De leveringen van Moderna vallen tegen in januari. Er zijn nog maar enkele tienduizenden doses binnen, terwijl ongeveer 80.000 kwetsbare bewoners wachten op een prik. Desondanks besluit het ministerie om ook de huisartsen een deel van dit schaarse vaccin te geven. Dat betekent dat er 14.000 minder prikken beschikbaar zijn voor de kwetsbare bewoners.
Dit zorgt voor hoofdbrekens bij de zorgorganisaties. Is er wel genoeg vaccin over? In de derde week van januari zegt het ministerie in een notitie van wel. "Leidt het vaccineren van de huisartsen met Moderna tot vertraging voor bewoners in instellingen? Het korte antwoord luidt: NEEN."
Maar in de weken daarna ontstaat een ander beeld. De mobiele teams van huisartsenposten (zogenoemde HAP's) die langs instellingen rijden om bewoners te prikken, schieten niet erg op. "Het traject met Moderna via HAP's loopt wat langzamer, omdat er een beperkte hoeveelheid vaccins is, waardoor er niet extra geprikt kan worden", wordt op 28 januari in een overleg gemeld.
Half februari meldt het RIVM in een nieuwsbericht: "Op 25 januari zijn de eerste HAP's gestart met de vaccinatie van deze doelgroep. Door schaarste van het Moderna-vaccin was het niet mogelijk alle HAP's tegelijk te laten starten." Op 18 februari wordt dit intern opnieuw geconstateerd. "Veel vragen en onbegrip van instellingen over wanneer ze aan de beurt zijn. Dit is lastig, maar er is gewoon niet voldoende voorraad Moderna om met alle instellingen eerder te starten."
Bij familieleden van kwetsbare ouderen lopen in februari en maart de frustraties op. Nieuwsuur besteedt op 11 maart aandacht aan de verschillen in vaccinatietempo.
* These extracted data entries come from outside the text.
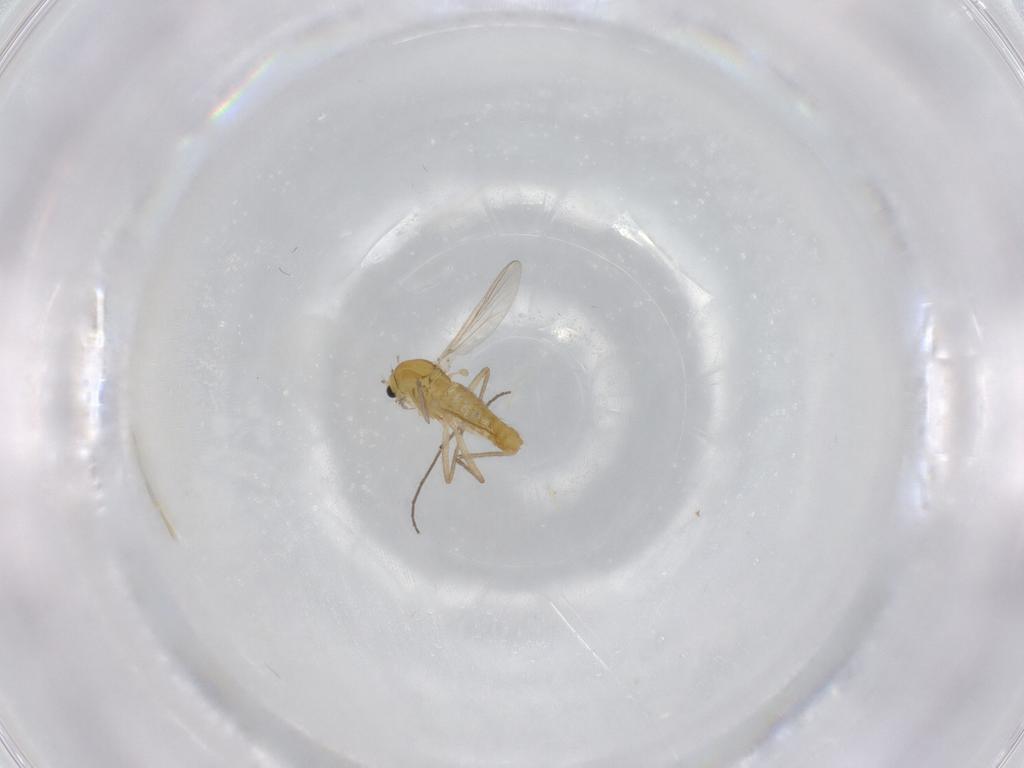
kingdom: Animalia
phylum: Arthropoda
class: Insecta
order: Diptera
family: Chironomidae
Na de uitzending melden verschillende nabestaanden van onlangs overleden - ongevaccineerde - ouderen zich bij Nieuwsuur. Ze zijn boos over de vertraging.
"Ik denk dat zijn dood vermijdbaar was", zegt Douwe van Engen over zijn vader, die moest wachten op een prik:
De groep kwetsbaren en ouderen die meteen met Pfizer geprikt kon worden, was half maart bijna volledig beschermd tegen corona. Naar verwachting is dit eind april het geval voor de bewoners die door de mobiele huisartsenteams worden gevaccineerd.